Amman’s focal point of settlement since forever has been the little high triangular level (present day Mount Al-Qalʿah) only north of the channel. Strengthened settlements have existed there since remote relic; the soonest remains are of the Chalcolithic Age (c. 4000–c. 3000 BCE). Later the city ended up capital of the Ammonites, a Semitic people habitually referenced in the Bible; the scriptural and present day names both follow back to “Ammon.” The “regal city” taken by King David’s general Joab (II Samuel 12:26) was most likely the acropolis on the level. Lord David sent Uriah the Hittite to his demise fighting before the dividers of the city with the goal that he may wed his better half, Bathsheba (II Samuel 11); the episode is likewise a piece of Muslim legends. The number of inhabitants in the Ammonite urban areas was quite diminished under King David. David’s child Solomon (prospered tenth century BCE) had Ammonite spouses in his collection of mistresses, one of whom turned into the mother of Rehoboam, Solomon’s successor as ruler of Judah.
Amman declined in later hundreds of years. In the third century BCE it was vanquished by Egypt’s King Ptolemy II Philadelphus (ruled 285–246 BCE), and he renamed it Philadelphia after himself; the name was held through Byzantine and Roman occasions. Philadelphia was a city of the Decapolis (Greek: “Ten Cities”), a Hellenistic group of the first century BCE–second century CE. In 106 CE it was incorporated into the Roman territory of Arabia and modified by the Romans; some fine destroys of their standard in this period have endure. With the happening to Christianity, it turned into a church district among the sees of Palestina Tertia subject to Bostra.

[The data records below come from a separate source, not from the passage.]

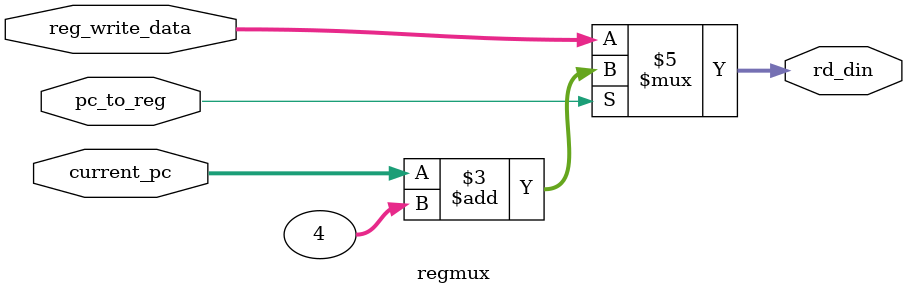
<source format=v>
module regmux(
    input [31:0] current_pc,
    input [31:0] reg_write_data,
    input pc_to_reg,
    output reg [31:0] rd_din);
    
    always @(*) begin
        rd_din=0;

        if(pc_to_reg ==1 )begin
            rd_din = current_pc+4;
        end
        else begin
            rd_din = reg_write_data;
        end
    end

endmodule

</source>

At the ascent of Islam, Amman was taken by the Arab general Yazīd ibn Abī Sufyān in 635 CE; by around 1300 it had totally vanished, from makes obscure students of history. In 1878 the Ottoman Turks resettled the site with Circassian displaced people from Russia; it remained a little town until after World War I.
After the war Transjordan turned out to be a piece of the Palestine command, yet the British government, as compulsory, successfully cut off it from western Palestine (1921) and set up a secured emirate of Transjordan, under the standard of ʿAbdullāh, child of Ḥusayn ibn ʿAlī, at that point lord of the Hejaz and sharif of Mecca. Amman before long wound up capital of this new express; its advanced improvement started in this period and was quickened by Jordanian autonomy (1946). The city developed quickly; the urban territory got an enormous flood of Palestinian Arab outcasts after the first of the Arab-Israeli wars in 1948–49. A second, bigger flood of displaced people touched base after the Six-Day War of 1967, when Jordan lost every one of its domains west of the Jordan River to Israel. Political clash between the Jordanian government and insubordinate Palestinian guerrillas emitted into open common war in 1970 in the boulevards of Amman; in spite of the fact that the administration powers at long last won, the city was seriously harmed.

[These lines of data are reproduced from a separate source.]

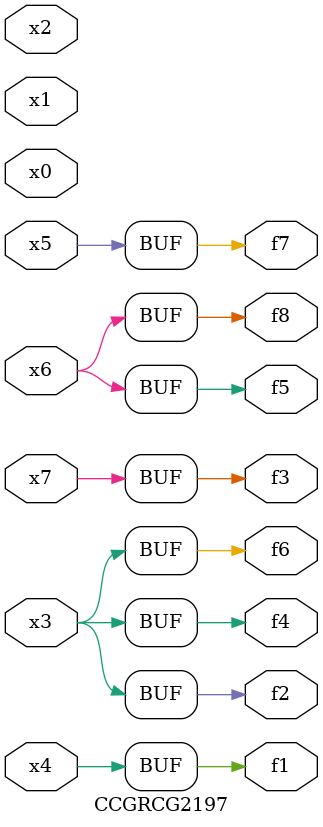
<source format=v>
module CCGRCG2197(
	input x0, x1, x2, x3, x4, x5, x6, x7,
	output f1, f2, f3, f4, f5, f6, f7, f8
);
	assign f1 = x4;
	assign f2 = x3;
	assign f3 = x7;
	assign f4 = x3;
	assign f5 = x6;
	assign f6 = x3;
	assign f7 = x5;
	assign f8 = x6;
endmodule

</source>
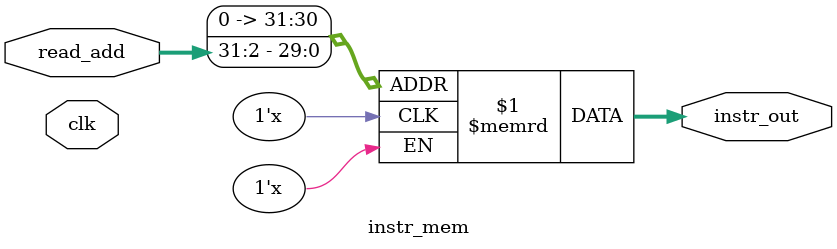
<source format=v>
module instr_mem(
    input  wire        clk,
    input  wire [31:0] read_add,
    output wire [31:0] instr_out
);

    reg [31:0] I_mem [0:63];

    // Word aligned access
    assign instr_out = I_mem[{2'b00, read_add[31:2]}];

endmodule
</source>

Amman is Jordan’s main business, money related, and global exchange focus. The regal castles are toward the east; the Parliament is in the western area. Boss enterprises incorporate nourishment and tobacco preparing, concrete generation, and the assembling of materials, paper items, plastics, and aluminum utensils. Amman is Jordan’s central transportation focus: two interstates lead west toward Jerusalem, and one of the city’s fundamental lanes turns into the way to Al-Salṭ, toward the northwest. Jordan’s fundamental north-south interstate, with its southern end at Al-ʿAqabah port, goes through the city. The cutting edge, well-adjusted Queen Alia International Airport is situated close to the tracks of the old Hejaz Railway, nearly 25 miles (40 km) south of the city. The University of Jordan (1962) and a few historical centers and libraries, including the National Library, are situated at Amman. Locales of intrigue incorporate the remaining parts of the old bastion, the bordering archeological gallery, and a huge, finely protected Roman amphitheater, which once situated 6,000. Pop. (2004 est.) 1,036,330.